I think our staying powers are better than the staying powers of our opponents. [Cheers.] You have, I dare say, noticed within the last few days a suggestion—I think of German origin—[laughter]—that the time has come when this war might be treated as a drawn game. [Renewed laughter.] Not quite, I think! [Cheers.] If you look at the matter as a sort of debtor and creditor account I don't think the conclusion that one would come to is that at this moment it looks like a drawn game. Belgium has been devastated, churches and cathedrals have been destroyed, but the smashing blow at the Allies has not yet been delivered, and we are holding our own well. [Cheers.] In the eastern theatre of war the advantage seems to be entirely on the side of the Allies.

I therefore venture to suggest to you that there is no question, so far as we are concerned, of declaring the innings closed just yet. [Cheers.] The game is a game worth winning, and under Providence we mean to win it. [Cheers.] I read the other day a pathetic account of what happened to an English officer who was badly wounded on the Belgian battle-field early in those hostilities.

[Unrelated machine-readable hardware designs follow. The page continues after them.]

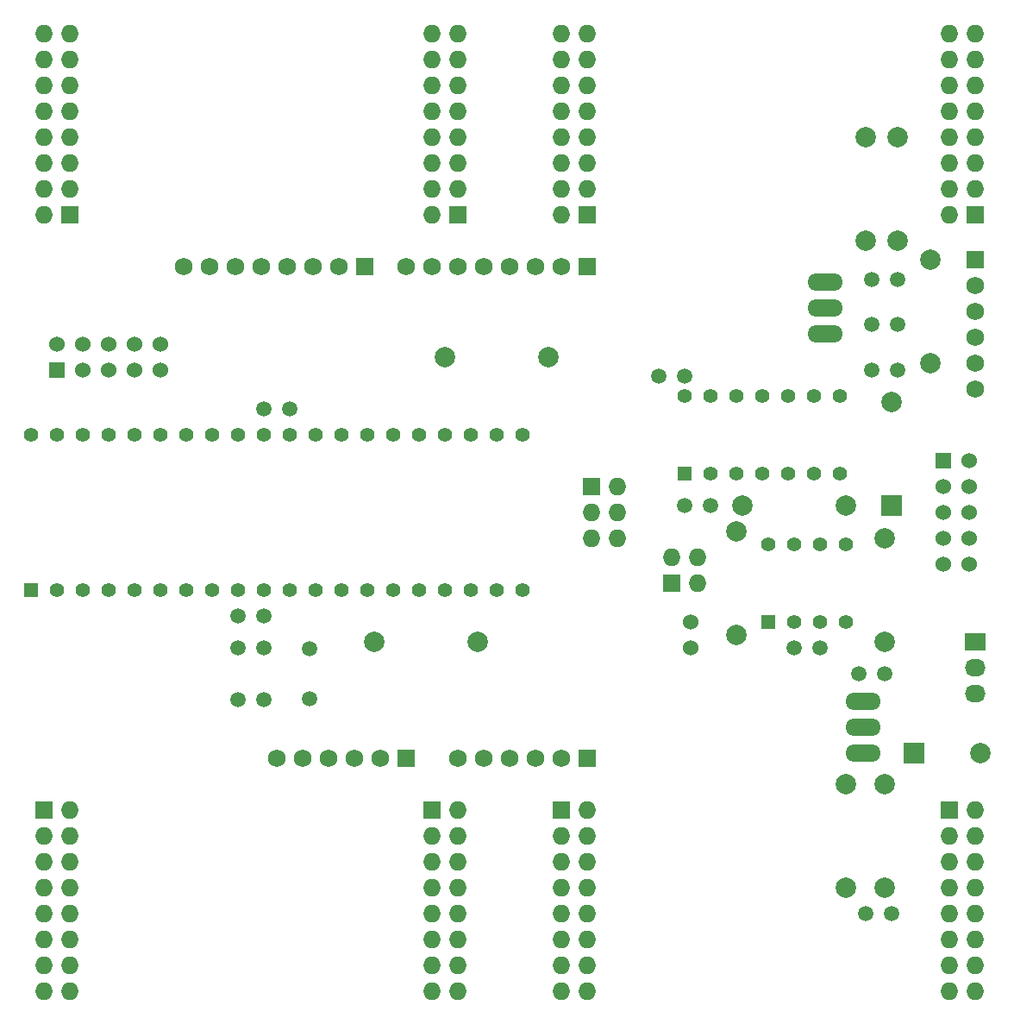
<source format=gbs>
%FSLAX34Y34*%
G04 Gerber Fmt 3.4, Leading zero omitted, Abs format*
G04 (created by PCBNEW (2014-jan-25)-product) date Tue 08 Jul 2014 10:21:01 PM PDT*
%MOIN*%
G01*
G70*
G90*
G04 APERTURE LIST*
%ADD10C,0.005906*%
%ADD11R,0.080000X0.068000*%
%ADD12O,0.080000X0.068000*%
%ADD13R,0.060000X0.060000*%
%ADD14C,0.060000*%
%ADD15R,0.068000X0.068000*%
%ADD16O,0.068000X0.068000*%
%ADD17R,0.055000X0.055000*%
%ADD18C,0.055000*%
%ADD19C,0.059100*%
%ADD20C,0.078700*%
%ADD21R,0.078700X0.078700*%
%ADD22C,0.068000*%
%ADD23O,0.137800X0.066900*%
G04 APERTURE END LIST*
G54D10*
G54D11*
X48000Y-35000D03*
G54D12*
X48000Y-36000D03*
X48000Y-37000D03*
G54D13*
X46750Y-28000D03*
G54D14*
X47750Y-28000D03*
X46750Y-29000D03*
X47750Y-29000D03*
X46750Y-30000D03*
X47750Y-30000D03*
X46750Y-31000D03*
X47750Y-31000D03*
X46750Y-32000D03*
X47750Y-32000D03*
G54D15*
X33150Y-29000D03*
G54D16*
X34150Y-29000D03*
X33150Y-30000D03*
X34150Y-30000D03*
X33150Y-31000D03*
X34150Y-31000D03*
G54D17*
X40000Y-34250D03*
G54D18*
X41000Y-34250D03*
X42000Y-34250D03*
X43000Y-34250D03*
X43000Y-31250D03*
X42000Y-31250D03*
X41000Y-31250D03*
X40000Y-31250D03*
G54D17*
X36750Y-28500D03*
G54D18*
X37750Y-28500D03*
X38750Y-28500D03*
X39750Y-28500D03*
X40750Y-28500D03*
X41750Y-28500D03*
X42750Y-28500D03*
X42750Y-25500D03*
X41750Y-25500D03*
X40750Y-25500D03*
X39750Y-25500D03*
X38750Y-25500D03*
X37750Y-25500D03*
X36750Y-25500D03*
G54D17*
X11500Y-33000D03*
G54D18*
X12500Y-33000D03*
X13500Y-33000D03*
X14500Y-33000D03*
X15500Y-33000D03*
X16500Y-33000D03*
X17500Y-33000D03*
X18500Y-33000D03*
X19500Y-33000D03*
X20500Y-33000D03*
X21500Y-33000D03*
X22500Y-33000D03*
X23500Y-33000D03*
X24500Y-33000D03*
X25500Y-33000D03*
X26500Y-33000D03*
X27500Y-33000D03*
X28500Y-33000D03*
X29500Y-33000D03*
X30500Y-33000D03*
X30500Y-27000D03*
X29500Y-27000D03*
X28500Y-27000D03*
X27500Y-27000D03*
X26500Y-27000D03*
X25500Y-27000D03*
X24500Y-27000D03*
X23500Y-27000D03*
X22500Y-27000D03*
X21500Y-27000D03*
X20500Y-27000D03*
X19500Y-27000D03*
X18500Y-27000D03*
X17500Y-27000D03*
X16500Y-27000D03*
X15500Y-27000D03*
X14500Y-27000D03*
X13500Y-27000D03*
X12500Y-27000D03*
X11500Y-27000D03*
G54D19*
X22250Y-35289D03*
X22250Y-37211D03*
G54D15*
X33000Y-18500D03*
G54D16*
X32000Y-18500D03*
X33000Y-17500D03*
X32000Y-17500D03*
X33000Y-16500D03*
X32000Y-16500D03*
X33000Y-15500D03*
X32000Y-15500D03*
X33000Y-14500D03*
X32000Y-14500D03*
X33000Y-13500D03*
X32000Y-13500D03*
X33000Y-12500D03*
X32000Y-12500D03*
X33000Y-11500D03*
X32000Y-11500D03*
G54D15*
X48000Y-18500D03*
G54D16*
X47000Y-18500D03*
X48000Y-17500D03*
X47000Y-17500D03*
X48000Y-16500D03*
X47000Y-16500D03*
X48000Y-15500D03*
X47000Y-15500D03*
X48000Y-14500D03*
X47000Y-14500D03*
X48000Y-13500D03*
X47000Y-13500D03*
X48000Y-12500D03*
X47000Y-12500D03*
X48000Y-11500D03*
X47000Y-11500D03*
G54D15*
X13000Y-18500D03*
G54D16*
X12000Y-18500D03*
X13000Y-17500D03*
X12000Y-17500D03*
X13000Y-16500D03*
X12000Y-16500D03*
X13000Y-15500D03*
X12000Y-15500D03*
X13000Y-14500D03*
X12000Y-14500D03*
X13000Y-13500D03*
X12000Y-13500D03*
X13000Y-12500D03*
X12000Y-12500D03*
X13000Y-11500D03*
X12000Y-11500D03*
G54D15*
X28000Y-18500D03*
G54D16*
X27000Y-18500D03*
X28000Y-17500D03*
X27000Y-17500D03*
X28000Y-16500D03*
X27000Y-16500D03*
X28000Y-15500D03*
X27000Y-15500D03*
X28000Y-14500D03*
X27000Y-14500D03*
X28000Y-13500D03*
X27000Y-13500D03*
X28000Y-12500D03*
X27000Y-12500D03*
X28000Y-11500D03*
X27000Y-11500D03*
G54D15*
X47000Y-41500D03*
G54D16*
X48000Y-41500D03*
X47000Y-42500D03*
X48000Y-42500D03*
X47000Y-43500D03*
X48000Y-43500D03*
X47000Y-44500D03*
X48000Y-44500D03*
X47000Y-45500D03*
X48000Y-45500D03*
X47000Y-46500D03*
X48000Y-46500D03*
X47000Y-47500D03*
X48000Y-47500D03*
X47000Y-48500D03*
X48000Y-48500D03*
G54D15*
X32000Y-41500D03*
G54D16*
X33000Y-41500D03*
X32000Y-42500D03*
X33000Y-42500D03*
X32000Y-43500D03*
X33000Y-43500D03*
X32000Y-44500D03*
X33000Y-44500D03*
X32000Y-45500D03*
X33000Y-45500D03*
X32000Y-46500D03*
X33000Y-46500D03*
X32000Y-47500D03*
X33000Y-47500D03*
X32000Y-48500D03*
X33000Y-48500D03*
G54D15*
X27000Y-41500D03*
G54D16*
X28000Y-41500D03*
X27000Y-42500D03*
X28000Y-42500D03*
X27000Y-43500D03*
X28000Y-43500D03*
X27000Y-44500D03*
X28000Y-44500D03*
X27000Y-45500D03*
X28000Y-45500D03*
X27000Y-46500D03*
X28000Y-46500D03*
X27000Y-47500D03*
X28000Y-47500D03*
X27000Y-48500D03*
X28000Y-48500D03*
G54D15*
X12000Y-41500D03*
G54D16*
X13000Y-41500D03*
X12000Y-42500D03*
X13000Y-42500D03*
X12000Y-43500D03*
X13000Y-43500D03*
X12000Y-44500D03*
X13000Y-44500D03*
X12000Y-45500D03*
X13000Y-45500D03*
X12000Y-46500D03*
X13000Y-46500D03*
X12000Y-47500D03*
X13000Y-47500D03*
X12000Y-48500D03*
X13000Y-48500D03*
G54D20*
X44750Y-25750D03*
G54D21*
X44750Y-29750D03*
G54D20*
X44500Y-35000D03*
X44500Y-31000D03*
X43750Y-19500D03*
X43750Y-15500D03*
X45000Y-19500D03*
X45000Y-15500D03*
X43000Y-44500D03*
X43000Y-40500D03*
X39000Y-29750D03*
X43000Y-29750D03*
X38750Y-34750D03*
X38750Y-30750D03*
X44500Y-44500D03*
X44500Y-40500D03*
G54D15*
X48000Y-20250D03*
G54D22*
X48000Y-21250D03*
X48000Y-22250D03*
X48000Y-23250D03*
X48000Y-24250D03*
X48000Y-25250D03*
G54D15*
X33000Y-39500D03*
G54D22*
X32000Y-39500D03*
X31000Y-39500D03*
X30000Y-39500D03*
X29000Y-39500D03*
X28000Y-39500D03*
G54D15*
X33000Y-20500D03*
G54D22*
X32000Y-20500D03*
X31000Y-20500D03*
X30000Y-20500D03*
X29000Y-20500D03*
X28000Y-20500D03*
X27000Y-20500D03*
X26000Y-20500D03*
G54D15*
X24400Y-20500D03*
G54D22*
X23400Y-20500D03*
X22400Y-20500D03*
X21400Y-20500D03*
X20400Y-20500D03*
X19400Y-20500D03*
X18400Y-20500D03*
X17400Y-20500D03*
G54D19*
X45000Y-22750D03*
X44000Y-22750D03*
X20500Y-35250D03*
X19500Y-35250D03*
X44000Y-21000D03*
X45000Y-21000D03*
X20500Y-37250D03*
X19500Y-37250D03*
X43500Y-36250D03*
X44500Y-36250D03*
X43750Y-45500D03*
X44750Y-45500D03*
X37750Y-29750D03*
X36750Y-29750D03*
X44000Y-24500D03*
X45000Y-24500D03*
X36750Y-24750D03*
X35750Y-24750D03*
X42000Y-35250D03*
X41000Y-35250D03*
X21500Y-26000D03*
X20500Y-26000D03*
X20500Y-34000D03*
X19500Y-34000D03*
G54D20*
X46250Y-20250D03*
X46250Y-24250D03*
G54D21*
X45620Y-39300D03*
G54D20*
X48180Y-39300D03*
G54D13*
X12500Y-24500D03*
G54D14*
X12500Y-23500D03*
X13500Y-24500D03*
X13500Y-23500D03*
X14500Y-24500D03*
X14500Y-23500D03*
X15500Y-24500D03*
X15500Y-23500D03*
X16500Y-24500D03*
X16500Y-23500D03*
X37000Y-34250D03*
X37000Y-35250D03*
G54D20*
X24750Y-35000D03*
X28750Y-35000D03*
X31500Y-24000D03*
X27500Y-24000D03*
G54D15*
X26000Y-39500D03*
G54D22*
X25000Y-39500D03*
X24000Y-39500D03*
X23000Y-39500D03*
X22000Y-39500D03*
X21000Y-39500D03*
G54D15*
X36250Y-32750D03*
G54D16*
X36250Y-31750D03*
X37250Y-32750D03*
X37250Y-31750D03*
G54D23*
X42200Y-22100D03*
X42200Y-23100D03*
X42200Y-21100D03*
X43650Y-38300D03*
X43650Y-39300D03*
X43650Y-37300D03*
M02*

</source>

As he looked around him and saw the ravaged fields, the smoking rafters, the misery of the women and children, there rose to his lips the cry, "If these things were to happen in England!" We don't mean them to happen in England—[cheers]—and, therefore, we mean to win this game, conscious that our cause is a just cause, and that it is the cause not only of England, but the cause of civilization and of humanity. [Loud cheers.] I have the honour to move the first resolution:—

That this meeting of citizens of Nottingham, profoundly believing that we are fighting for a just cause, for the vindication of the rights of small States and the public law of Europe, pledges itself unswervingly to support the Government in all measures necessary for the prosecution of the war to a victorious conclusion, whereby alone the lasting peace of Europe will be achieved.